Stored data entries:
□ □ □

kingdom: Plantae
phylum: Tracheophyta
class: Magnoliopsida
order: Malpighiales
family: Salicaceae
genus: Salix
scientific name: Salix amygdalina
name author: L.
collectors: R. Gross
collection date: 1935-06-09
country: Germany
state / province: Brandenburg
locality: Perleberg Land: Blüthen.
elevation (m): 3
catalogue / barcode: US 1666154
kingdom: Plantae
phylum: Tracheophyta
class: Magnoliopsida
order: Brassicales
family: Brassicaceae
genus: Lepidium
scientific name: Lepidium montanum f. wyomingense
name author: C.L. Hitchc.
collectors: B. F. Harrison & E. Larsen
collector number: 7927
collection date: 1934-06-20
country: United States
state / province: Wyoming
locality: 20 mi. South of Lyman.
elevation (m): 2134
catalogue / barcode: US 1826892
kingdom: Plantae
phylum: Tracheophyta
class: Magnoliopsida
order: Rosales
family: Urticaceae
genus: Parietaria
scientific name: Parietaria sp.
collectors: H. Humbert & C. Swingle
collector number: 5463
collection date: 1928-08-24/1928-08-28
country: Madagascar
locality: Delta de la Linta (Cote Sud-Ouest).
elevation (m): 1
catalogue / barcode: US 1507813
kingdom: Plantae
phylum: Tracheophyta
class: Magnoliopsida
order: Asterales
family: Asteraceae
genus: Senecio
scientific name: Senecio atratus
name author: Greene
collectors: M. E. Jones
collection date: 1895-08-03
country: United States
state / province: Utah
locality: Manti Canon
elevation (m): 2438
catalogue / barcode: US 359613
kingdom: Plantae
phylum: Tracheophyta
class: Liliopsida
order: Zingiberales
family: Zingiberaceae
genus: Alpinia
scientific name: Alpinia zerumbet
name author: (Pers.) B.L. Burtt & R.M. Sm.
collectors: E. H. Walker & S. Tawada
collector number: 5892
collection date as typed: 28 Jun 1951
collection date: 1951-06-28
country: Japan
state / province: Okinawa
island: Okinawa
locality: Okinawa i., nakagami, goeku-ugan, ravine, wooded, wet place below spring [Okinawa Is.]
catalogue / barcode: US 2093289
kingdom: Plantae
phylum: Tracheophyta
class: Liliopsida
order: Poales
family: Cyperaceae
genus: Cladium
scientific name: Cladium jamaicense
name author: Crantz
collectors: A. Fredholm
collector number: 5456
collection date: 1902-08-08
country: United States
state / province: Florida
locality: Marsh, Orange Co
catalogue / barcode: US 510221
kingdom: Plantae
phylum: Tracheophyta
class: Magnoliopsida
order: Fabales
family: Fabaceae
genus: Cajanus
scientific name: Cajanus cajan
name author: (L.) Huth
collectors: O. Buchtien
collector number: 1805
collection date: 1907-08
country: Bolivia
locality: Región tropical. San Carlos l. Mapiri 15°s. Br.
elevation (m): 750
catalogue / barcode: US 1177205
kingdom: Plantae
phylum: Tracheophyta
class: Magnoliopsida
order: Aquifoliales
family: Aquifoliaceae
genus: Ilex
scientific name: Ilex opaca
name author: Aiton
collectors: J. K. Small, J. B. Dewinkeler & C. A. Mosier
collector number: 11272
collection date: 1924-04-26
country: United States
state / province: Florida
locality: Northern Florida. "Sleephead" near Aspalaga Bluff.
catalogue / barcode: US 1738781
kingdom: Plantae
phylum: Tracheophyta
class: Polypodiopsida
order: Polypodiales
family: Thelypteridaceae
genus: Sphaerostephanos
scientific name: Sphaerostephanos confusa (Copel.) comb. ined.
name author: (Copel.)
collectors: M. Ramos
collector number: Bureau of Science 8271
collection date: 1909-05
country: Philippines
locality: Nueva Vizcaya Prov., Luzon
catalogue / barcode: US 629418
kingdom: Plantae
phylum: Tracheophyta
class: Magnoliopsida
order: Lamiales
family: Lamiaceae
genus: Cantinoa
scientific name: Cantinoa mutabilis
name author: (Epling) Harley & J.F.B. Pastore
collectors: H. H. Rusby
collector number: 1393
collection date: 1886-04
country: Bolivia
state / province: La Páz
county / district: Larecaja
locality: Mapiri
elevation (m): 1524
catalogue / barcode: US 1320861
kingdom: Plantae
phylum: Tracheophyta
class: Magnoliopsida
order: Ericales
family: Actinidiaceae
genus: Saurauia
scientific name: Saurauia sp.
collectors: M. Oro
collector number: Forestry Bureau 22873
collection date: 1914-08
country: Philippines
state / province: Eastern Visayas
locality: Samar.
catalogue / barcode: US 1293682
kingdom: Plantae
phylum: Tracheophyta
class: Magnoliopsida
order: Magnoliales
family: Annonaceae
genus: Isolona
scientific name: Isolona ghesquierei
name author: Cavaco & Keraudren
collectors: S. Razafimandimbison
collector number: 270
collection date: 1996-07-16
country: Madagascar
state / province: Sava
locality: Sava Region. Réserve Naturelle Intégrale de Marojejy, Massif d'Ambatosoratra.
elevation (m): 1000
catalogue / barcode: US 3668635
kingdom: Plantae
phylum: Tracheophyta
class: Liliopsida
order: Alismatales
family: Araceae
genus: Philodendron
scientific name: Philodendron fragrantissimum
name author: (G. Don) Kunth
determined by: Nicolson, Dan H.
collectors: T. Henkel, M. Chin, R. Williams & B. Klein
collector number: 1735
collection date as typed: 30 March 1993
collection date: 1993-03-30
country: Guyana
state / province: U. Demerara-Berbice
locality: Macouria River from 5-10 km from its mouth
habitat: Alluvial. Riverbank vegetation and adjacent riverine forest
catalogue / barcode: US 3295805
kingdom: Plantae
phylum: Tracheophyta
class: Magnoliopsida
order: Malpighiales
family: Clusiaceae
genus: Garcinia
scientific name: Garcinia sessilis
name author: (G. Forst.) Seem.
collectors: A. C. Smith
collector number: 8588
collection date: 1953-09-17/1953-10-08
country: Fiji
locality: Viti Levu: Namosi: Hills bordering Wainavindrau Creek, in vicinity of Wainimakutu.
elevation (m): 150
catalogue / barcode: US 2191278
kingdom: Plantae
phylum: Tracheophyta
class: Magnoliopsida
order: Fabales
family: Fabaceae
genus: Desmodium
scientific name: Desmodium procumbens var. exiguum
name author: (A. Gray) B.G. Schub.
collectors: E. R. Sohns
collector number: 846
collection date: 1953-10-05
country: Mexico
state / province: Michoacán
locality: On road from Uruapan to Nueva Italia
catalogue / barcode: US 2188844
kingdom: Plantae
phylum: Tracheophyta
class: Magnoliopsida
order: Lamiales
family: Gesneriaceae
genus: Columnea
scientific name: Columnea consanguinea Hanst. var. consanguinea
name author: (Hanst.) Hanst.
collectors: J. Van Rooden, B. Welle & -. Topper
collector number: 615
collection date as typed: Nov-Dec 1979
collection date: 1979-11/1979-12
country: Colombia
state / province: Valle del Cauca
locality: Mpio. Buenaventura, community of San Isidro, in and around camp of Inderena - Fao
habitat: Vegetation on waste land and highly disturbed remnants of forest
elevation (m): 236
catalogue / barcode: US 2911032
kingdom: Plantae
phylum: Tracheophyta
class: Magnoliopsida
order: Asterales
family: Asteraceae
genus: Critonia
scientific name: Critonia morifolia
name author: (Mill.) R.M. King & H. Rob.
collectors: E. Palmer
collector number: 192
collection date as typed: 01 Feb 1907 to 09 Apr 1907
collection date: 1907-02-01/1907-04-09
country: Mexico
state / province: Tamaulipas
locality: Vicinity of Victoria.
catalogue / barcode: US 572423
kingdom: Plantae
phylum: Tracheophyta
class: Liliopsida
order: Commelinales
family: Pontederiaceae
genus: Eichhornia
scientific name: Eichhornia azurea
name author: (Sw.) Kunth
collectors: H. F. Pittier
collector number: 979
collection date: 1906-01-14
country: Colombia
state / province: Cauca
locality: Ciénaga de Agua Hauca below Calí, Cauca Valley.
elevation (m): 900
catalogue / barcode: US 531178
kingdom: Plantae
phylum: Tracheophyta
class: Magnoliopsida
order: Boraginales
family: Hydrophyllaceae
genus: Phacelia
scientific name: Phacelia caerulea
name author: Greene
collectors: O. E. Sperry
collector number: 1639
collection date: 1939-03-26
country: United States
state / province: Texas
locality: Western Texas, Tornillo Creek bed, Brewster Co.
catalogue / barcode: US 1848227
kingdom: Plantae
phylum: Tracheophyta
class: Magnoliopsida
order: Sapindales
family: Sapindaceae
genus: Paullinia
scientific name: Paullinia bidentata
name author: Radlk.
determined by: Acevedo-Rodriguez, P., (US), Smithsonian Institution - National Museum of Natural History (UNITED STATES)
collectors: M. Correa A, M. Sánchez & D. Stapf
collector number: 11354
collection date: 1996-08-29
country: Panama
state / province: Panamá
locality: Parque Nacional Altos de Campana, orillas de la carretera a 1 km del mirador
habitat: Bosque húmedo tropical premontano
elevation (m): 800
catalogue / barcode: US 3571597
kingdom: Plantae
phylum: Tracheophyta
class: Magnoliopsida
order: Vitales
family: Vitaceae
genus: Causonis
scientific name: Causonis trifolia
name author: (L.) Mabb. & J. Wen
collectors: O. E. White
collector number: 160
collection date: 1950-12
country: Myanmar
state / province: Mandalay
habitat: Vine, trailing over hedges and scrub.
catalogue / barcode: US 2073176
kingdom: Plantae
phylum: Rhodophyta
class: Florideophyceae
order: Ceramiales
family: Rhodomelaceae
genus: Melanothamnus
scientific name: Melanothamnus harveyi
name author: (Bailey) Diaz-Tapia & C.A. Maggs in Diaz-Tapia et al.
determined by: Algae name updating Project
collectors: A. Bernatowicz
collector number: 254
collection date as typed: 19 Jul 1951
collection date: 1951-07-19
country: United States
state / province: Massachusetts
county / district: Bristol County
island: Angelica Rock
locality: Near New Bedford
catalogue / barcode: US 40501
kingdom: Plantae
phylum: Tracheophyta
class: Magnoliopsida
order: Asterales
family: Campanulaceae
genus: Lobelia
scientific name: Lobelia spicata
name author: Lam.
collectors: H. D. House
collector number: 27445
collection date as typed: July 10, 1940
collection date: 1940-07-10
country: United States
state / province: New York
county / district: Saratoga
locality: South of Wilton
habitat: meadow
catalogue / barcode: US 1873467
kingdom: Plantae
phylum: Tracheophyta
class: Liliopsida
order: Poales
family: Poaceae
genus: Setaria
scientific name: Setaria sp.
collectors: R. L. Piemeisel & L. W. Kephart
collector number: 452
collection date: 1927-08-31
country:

□ □ □

- _THE EXERCISE_: Copy out the lines of the data unchanged, beginning at the line that has "genus: Melanothamnus" and stopping after the line that has "state / province: Massachusetts".

- _EXERCISE OUTPUT_:
genus: Melanothamnus
scientific name: Melanothamnus harveyi
name author: (Bailey) Diaz-Tapia & C.A. Maggs in Diaz-Tapia et al.
determined by: Algae name updating Project
collectors: A. Bernatowicz
collector number: 254
collection date as typed: 19 Jul 1951
collection date: 1951-07-19
country: United States
state / province: Massachusetts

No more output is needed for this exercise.